The amendment proved to be a catastrophic failure. By the end of the 1920s, droves of veterans who had experienced difficulty reintegrating into society or witnessed deterioration in their health began pressuring veterans’ authorities to reevaluate and reinstate their disability pensions. The economic hardships of the Great Depression exacerbated the situation further, leading to a number of substantial amendments in the Pension Act. Included was a provision that allowed veterans to reapply to have their pensions reinstated. Chaos ensued. Between 1929-33 some 56,000 applications were submitted to Canadian pension authorities: only 12,000 new awards were ultimately granted, while about 10,000 veterans who had commuted their pensions under the 1920 amendments were reinstated. The system experienced a crippling backlog, forcing some veterans to wait over a year to have their claim processed. Few veterans suffering from traumatic conditions were able to convince pension authorities that their condition had continued to plague them – only about 1000 new applicants were ultimately accepted.
If PTSD, with its uncertain trajectory and its diverse constellation of symptoms and triggers is to be the leading medical dilemma facing veterans authorities in the coming years, then some hard lessons should be taken from the experience of Canada’s experience in the aftermath of the First World War. Certainly, the context, scale, and social interpretation of disability differ dramatically between then and present day, but from a policy perspective, there are parallels that deserve further exploration. If the same rationalization was used to ‘prop up’ veterans and facilitate their re-establishment in the 1920s, is there wisdom in following a similar path today?
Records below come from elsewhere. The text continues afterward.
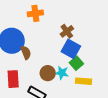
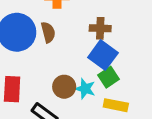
brown cross: (67, 31) -> (100, 28), turned 32
brown semicircle: (26, 53) -> (48, 32), moved

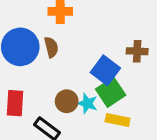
brown cross: (100, 28) -> (137, 51), moved
green square: (108, 77) -> (111, 92), size x1.4

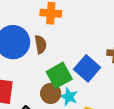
green square: (111, 92) -> (59, 75), moved

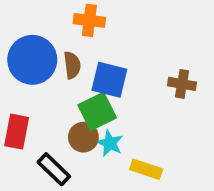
blue square: (87, 68) -> (109, 80), moved, turned -30

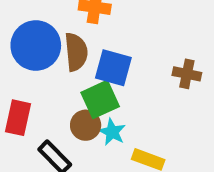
brown semicircle: (72, 65) -> (76, 52), size x1.4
If we consider for a moment that the medical meanings, patient experience, and popular acceptance of PTSD is historically and culturally contingent, then how should policymakers plan and prepare for these epistemological shifts? Does providing a disabled veteran with ongoing access to financial compensation for pain, suffering, and economic loss impede the successful return to civilian life, or is there evidence in the history of the veterans’ experience to suggest that these approaches imbued within the modern welfare state have continuing merit? Perhaps most importantly, if the state’s role is to diminish – and there are many signs indicating it will – what effect will this have on popular attitudes towards PTSD, the frequency of its diagnosis, and social and material support available to those who suffer from it?